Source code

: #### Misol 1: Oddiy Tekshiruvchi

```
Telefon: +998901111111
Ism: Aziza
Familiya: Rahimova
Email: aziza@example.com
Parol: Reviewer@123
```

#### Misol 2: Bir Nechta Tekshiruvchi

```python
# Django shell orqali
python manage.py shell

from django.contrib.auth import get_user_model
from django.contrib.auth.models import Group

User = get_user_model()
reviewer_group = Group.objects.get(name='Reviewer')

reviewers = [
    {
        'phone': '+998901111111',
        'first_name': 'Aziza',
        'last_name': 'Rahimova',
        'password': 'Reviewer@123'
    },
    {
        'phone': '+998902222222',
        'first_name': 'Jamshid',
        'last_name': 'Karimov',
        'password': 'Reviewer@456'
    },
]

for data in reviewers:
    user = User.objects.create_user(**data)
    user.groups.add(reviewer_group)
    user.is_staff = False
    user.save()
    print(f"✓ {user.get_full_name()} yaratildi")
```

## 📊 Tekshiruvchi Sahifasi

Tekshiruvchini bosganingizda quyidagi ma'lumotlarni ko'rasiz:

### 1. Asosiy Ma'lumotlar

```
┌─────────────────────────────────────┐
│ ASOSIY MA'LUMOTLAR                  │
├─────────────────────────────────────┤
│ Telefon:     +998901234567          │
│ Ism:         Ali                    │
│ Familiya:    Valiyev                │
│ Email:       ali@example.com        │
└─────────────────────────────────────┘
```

*PROBLEM STATEMENT*. Working from the entries above, filter out every line that lacks "auth" and copy what remains.

*FINAL ANSWER*.
from django.contrib.auth import get_user_model
from django.contrib.auth.models import Group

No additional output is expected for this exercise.